(Beginning of The input)

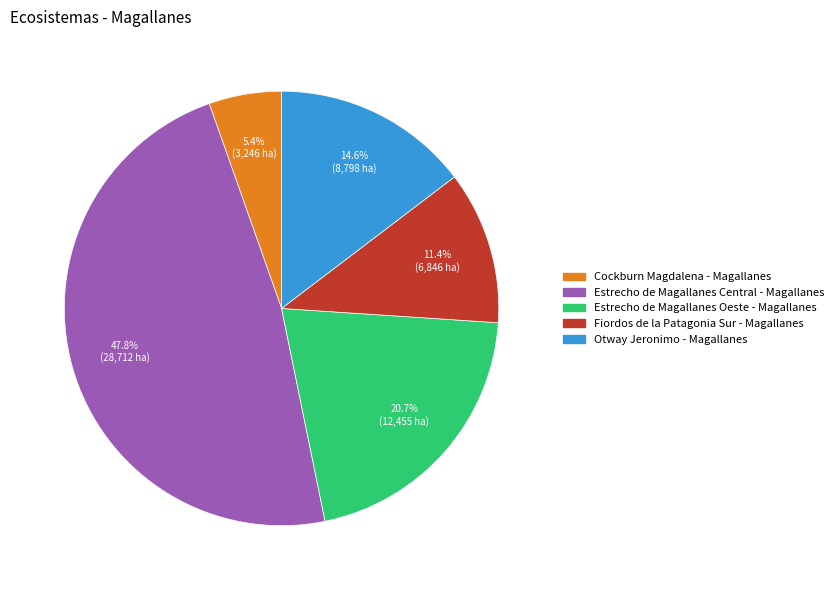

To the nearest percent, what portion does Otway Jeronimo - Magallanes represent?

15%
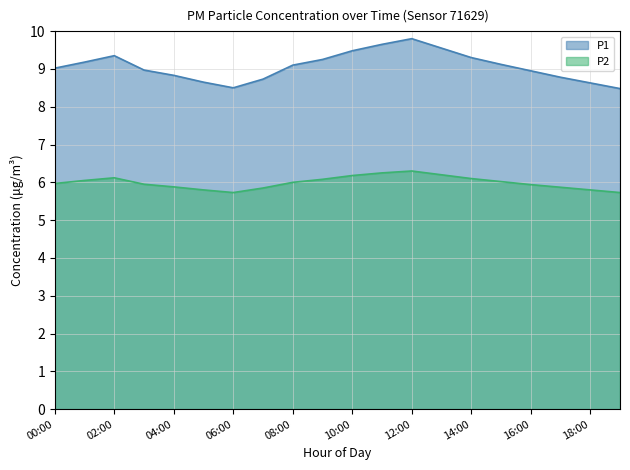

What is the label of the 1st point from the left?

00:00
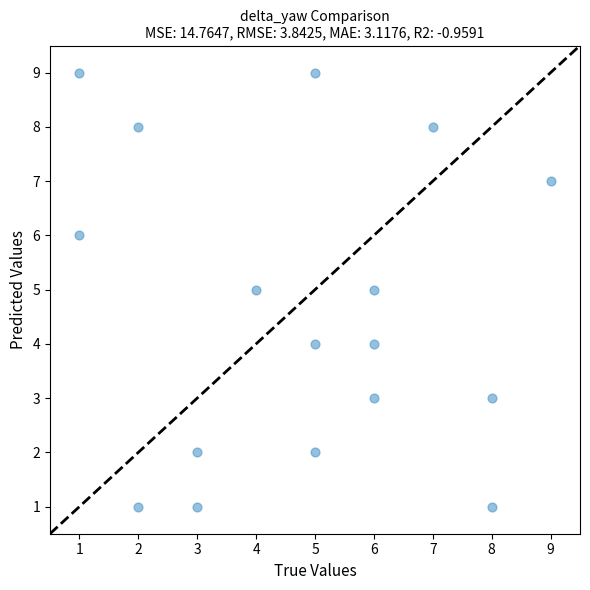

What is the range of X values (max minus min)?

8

(End of The input)
(Beginning of The input)

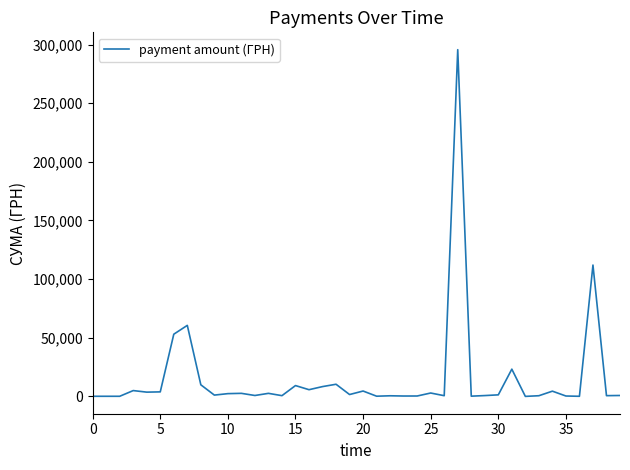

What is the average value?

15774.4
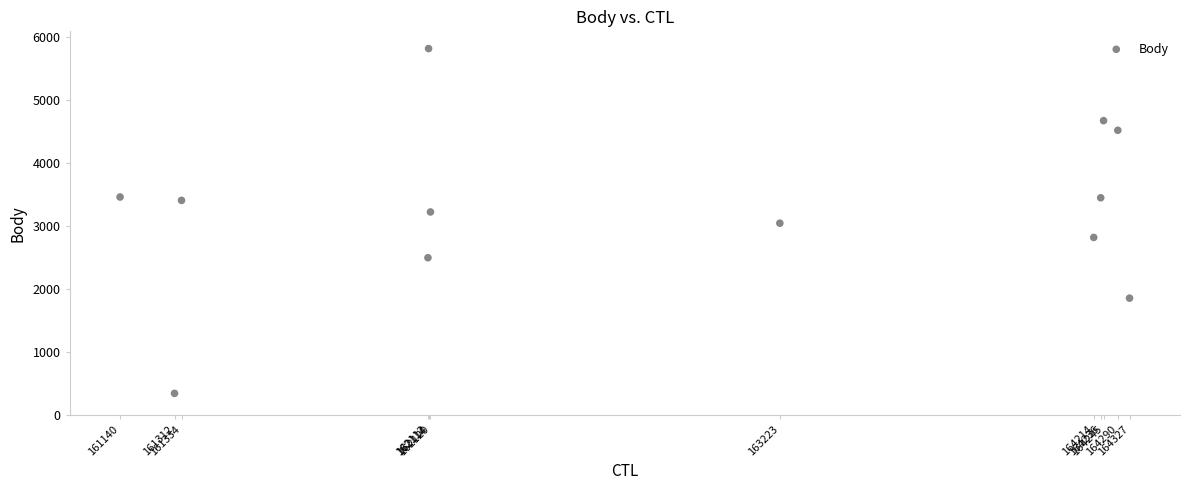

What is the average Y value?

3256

(End of The input)
(Beginning of The input)

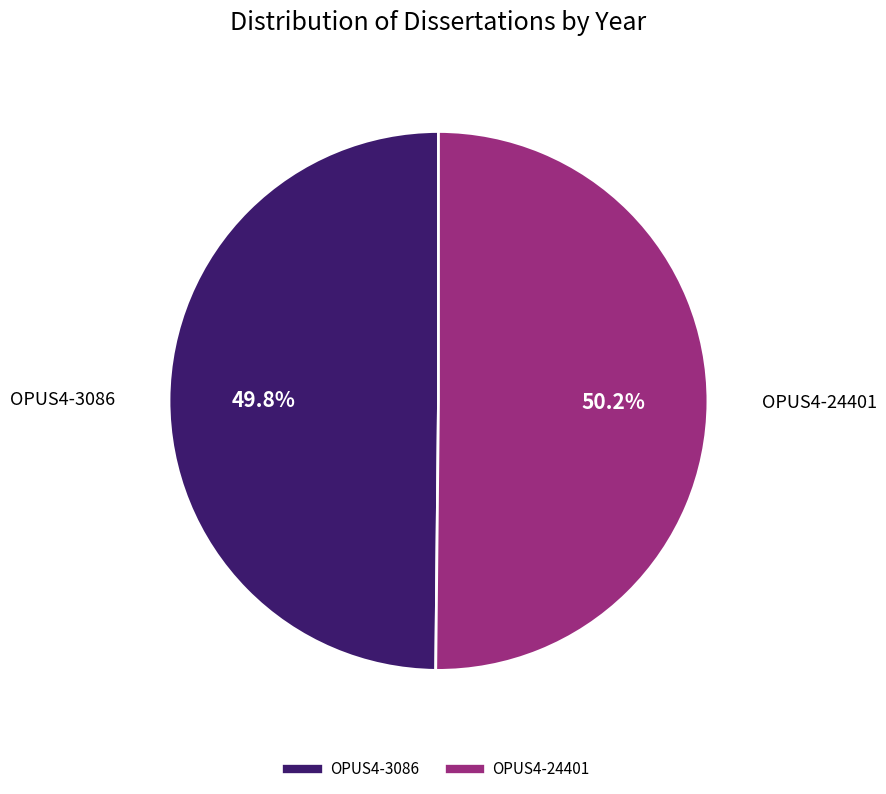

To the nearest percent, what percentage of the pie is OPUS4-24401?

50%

(End of The input)

**Instruction:** Copy out the records from the line with "What is the average value?" to the line with "What is the average Y value?", both included, keeping every character as it stands. Omit the pictures from your answer.

**Response area:**
What is the average value?

15774.4

What is the average Y value?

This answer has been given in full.